L'élément le plus marquant de la sociologie de Marcel Mauss est sa théorie du don. Mauss n'aborde pas le don, fait social total, comme un concept pur, ni comme un simple élément de la socialité. Pour lui, on ne peut comprendre le don que si on se met dans une perspective de connaissance globale de la dimension sociale. Le don comme fait social total doit être compris au-delà de l'échange et de la contrainte. Mauss en effet part d'une

86

question : « Quelle est la règle de droit et d'intérêt qui, dans les sociétés de type arriéré ou archaïque, fait que le présent reçu est obligatoirement rendu ? Quelle force y a-t-il dans la chose qu'on donne qui fait que le donataire la rend ? » (Mauss, 1925, p. 148). C’est en cherchant à répondre à cette question centrale à travers son essai sur le Don que Mauss en vient à démontrer que le don est une prestation, malgré ses diverses formes, et qu’il véhicule ou est véhiculé par une logique sociale identique qui entrelace les hommes, les choses et les Dieux, dans un réseau. Dans cette imbrication dynamique, des hommes, des choses et des Dieux, le politique, le juridique l'économique, le religieux et l'esthétique sont indissociables. La chose donnée n'est pas une chose inerte, elle possède une âme. Mauss, analysant les formes de l’échange « dans les sociétés primitives », fait observer que celui-ci y prend la forme du don apparemment pur et gratuit, mais qu’en réalité, quand on adopte un point de vue totalisant, on y constate que le don est toujours suivi d’un contre-don différé dans le temps, mais dont le caractère d’obligation impérative est manifeste. D’abord, parce que dons et contre-dons constituent un cycle ininterrompu, ensuite, le don est un « défi » et enfin, l’une des conditions impératives du fonctionnement du cycle, c’est que le contre-don soit différé, car s’il suivait immédiatement le don initial, il n’instaurerait d’autre rapport que celui, éphémère, strictement utilitariste et contractuel, s’épuisant dans l’instant et n’induisant aucune obligation ultérieure.

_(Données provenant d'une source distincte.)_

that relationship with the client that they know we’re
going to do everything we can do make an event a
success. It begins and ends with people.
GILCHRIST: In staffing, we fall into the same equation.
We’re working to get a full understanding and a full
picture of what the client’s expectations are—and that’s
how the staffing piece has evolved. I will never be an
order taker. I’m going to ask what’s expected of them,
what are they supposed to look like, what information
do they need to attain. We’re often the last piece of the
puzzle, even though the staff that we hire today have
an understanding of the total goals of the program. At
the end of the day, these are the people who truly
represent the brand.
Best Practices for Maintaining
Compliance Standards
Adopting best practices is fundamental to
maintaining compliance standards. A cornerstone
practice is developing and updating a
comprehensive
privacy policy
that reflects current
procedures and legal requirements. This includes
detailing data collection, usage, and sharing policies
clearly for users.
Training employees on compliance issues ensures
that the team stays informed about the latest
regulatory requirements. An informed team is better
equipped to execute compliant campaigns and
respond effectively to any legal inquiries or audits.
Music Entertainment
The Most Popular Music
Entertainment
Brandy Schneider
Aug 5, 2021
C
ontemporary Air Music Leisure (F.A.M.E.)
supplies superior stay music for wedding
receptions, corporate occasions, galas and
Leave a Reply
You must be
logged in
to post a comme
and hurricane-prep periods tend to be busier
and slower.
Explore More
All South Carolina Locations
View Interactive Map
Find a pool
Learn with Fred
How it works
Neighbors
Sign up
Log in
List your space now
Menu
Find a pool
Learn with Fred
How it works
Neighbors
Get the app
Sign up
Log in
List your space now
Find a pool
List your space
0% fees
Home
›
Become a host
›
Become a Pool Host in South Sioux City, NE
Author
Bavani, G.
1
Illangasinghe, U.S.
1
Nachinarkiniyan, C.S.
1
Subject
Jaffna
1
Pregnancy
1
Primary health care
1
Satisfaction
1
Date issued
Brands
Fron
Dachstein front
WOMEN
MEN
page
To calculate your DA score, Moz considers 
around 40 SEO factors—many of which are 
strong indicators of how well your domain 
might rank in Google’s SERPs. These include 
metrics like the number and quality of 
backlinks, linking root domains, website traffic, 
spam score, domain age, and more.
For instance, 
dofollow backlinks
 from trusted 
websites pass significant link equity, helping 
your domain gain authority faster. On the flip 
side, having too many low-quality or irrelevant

En effet, si le don oblige, c’est que, ne pouvant (ou, dans les cas de figure plus complexes, ne le devant pas) être annulé d’un contre-don immédiat, il endette le donataire et le soumet à la domination (ne serait-ce que morale, symbolique et provisoire) du donateur (rappelons à ce sujet l’analyse de Mauss, selon laquelle il s’agit là d’une logique universelle : celui qui donne, provoque celui qui reçoit, le met dans l’obligation de rendre et affiche dans bien des cas sa supériorité sur lui) (Marie , 1997, p. 75).

Le don est donc un « fait social total », dont le rôle symbolique est de lier et de maintenir le lien social. Les faits sociaux totaux sont selon Mauss,

87 des « touts », des systèmes sociaux entiers dont nous avons essayé de

décrire le fonctionnement [...] C'est en considérant le tout ensemble que nous avons pu percevoir l'essentiel, le mouvement du tout, l'aspect vivant, l'instant fugitif où la société prend, où les hommes prennent conscience sentimentale d'eux-mêmes et de leur situation vis-à-vis d'autrui. (Mauss, 1925, p. 119)

Le fait social total chez Mauss est dynamique et marqué par l'interaction. Par exemple le don fait constamment le va-et-vient entre l'individu, la famille, et la communauté. La solidarité prend alors son sens dans son rapport avec la réciprocité. Et qui dit réciprocité, dit opposition entre deux parties distinctes et reconnues comme telles. Ainsi vu, un phénomène social ne peut être correctement appréhendé comme une unité amorphe et indépendante, mais plutôt dans une dimension relationnelle.